Farewell to the maestro – I’m not sure about the notion of an afterlife, but if there “is” such a thing – I’d like to think that Ravi is jamming with George and Ali Akbar and John and Brian Jones and Jimi and Miles. To wrap up, here’s one of my all-time favourite Ravi performances, as well as one of my fave filmed sequences. It’s Pandit Ravi Shankar playing “Dhun In Dadra and Fast Teental” at the Monterey Pop Festival in 1967. Oh, to have been there…

December Will Be Magic Again


Caveat: If you don’t wish to read about pets…and cats in particular….look away…..NOW!

Pixie and I adopted three kittens three years ago. The litter belonged to a co-worker’s relative’s cat. The mother cat was naughty and got out of the house one night, met up with a tom….and well, you know the rest. There were five in the litter: three boys and two girls. Another co-worker took in two. We were originally only going to take in two as well – but one of the boys had hind legs that sort-of stuck out at angles, possibly due to being cramped in the womb. Our other co-worker was worried about vet bills and declined to take him. I thought it would be a shame to separate him from the litter, so I convinced Pixie to take him as well. We called him “Orson”, as he was the third boy, or ‘third man’, if you will.

The other boy was called “Gryphon”, after the groovy 1970s British medieval/prog-folk group – and the girl we called “Parsley”, after Howard Moon‘s hippie transformation in the Mighty Boosh episode, “Call Of The Yeti“. Sadly, Gryphon was killed by a car when he was a year old. Orson really missed him, as they used to play wrestle and explore the car park behind our house together.

We talked about adopting another male cat for Orson for ages, but couldn’t really decide on when to do so. In the last month, we’ve started looking and even made a trip to the Blue Cross centre in Burford, to see if they had any suitable cats. Our main dilemma was that we needed one of a similar age to ours and one that can live with other cats. It turns out that our description is very tough to find, as a lot of cats need to be the only one in the house. We also found many pairs for adoption, who needed to be kept together.

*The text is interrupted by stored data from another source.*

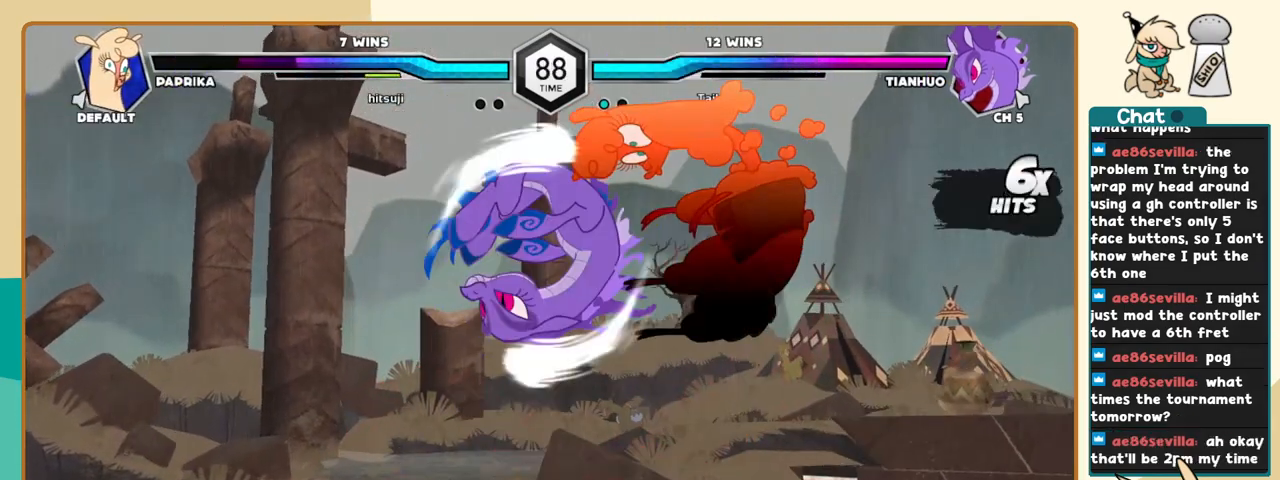
{"keys": ["c", "j"], "events": []}
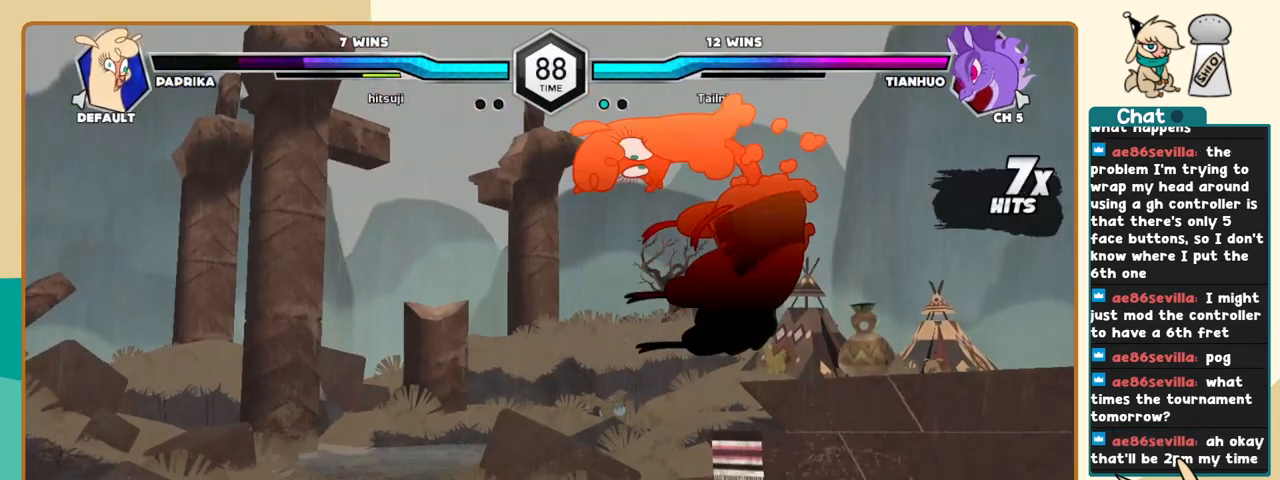
{"keys": ["c", "j"], "events": []}
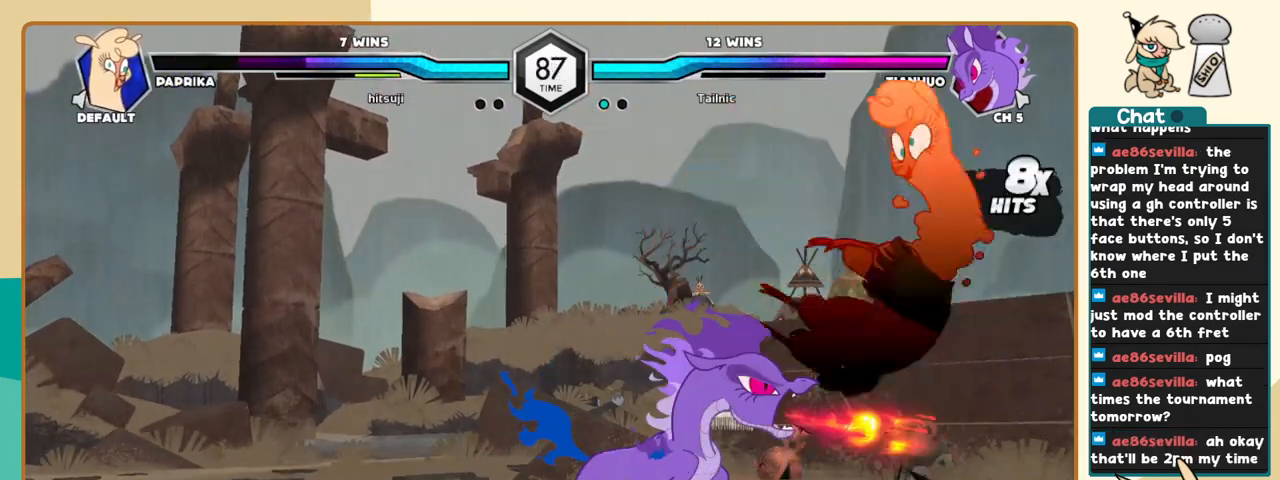
{"keys": ["c", "j"], "events": []}
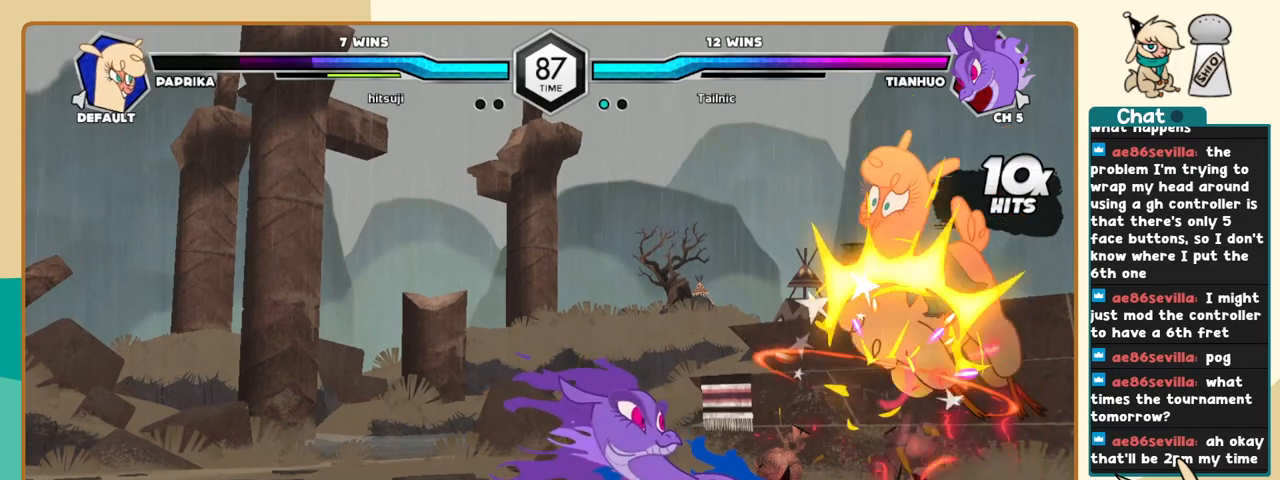
{"keys": ["c", "j"], "events": []}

In a cool synchro-mesh, Pixie received a message from our co-worker who had adopted the other boy and girl from ‘our’ litter. She had adopted a couple of dogs a while back and relations between the dogs and cats in their house were getting strained. She wanted to know if we could take “Magic”, the boy, in permanently. Misty, the other girl in the litter, was tragically killed by a car as well. After a family meeting and lots of thought, we said O.K.

He arrived last weekend and has been getting used to the house and Orson’s hissing and growling (to show his ‘top cat’ status in the house), as well as Parsley’s hissing (she doesn’t like anyone). We kitted out the spare room for him, complete with litter tray, food and water dishes and scratching post. Slowly, and I mean very slowly – he’s bonding with the others. They’re able to sit and sleep on opposite ends of the sofa and Magic’s even been sneaking food from Orson and Parsley’s dishes without much repercussion. He’s not been outside yet – we’re waiting until his vaccinations are up to date. It’s been really brilliant having three cats in the house again…with their personalities.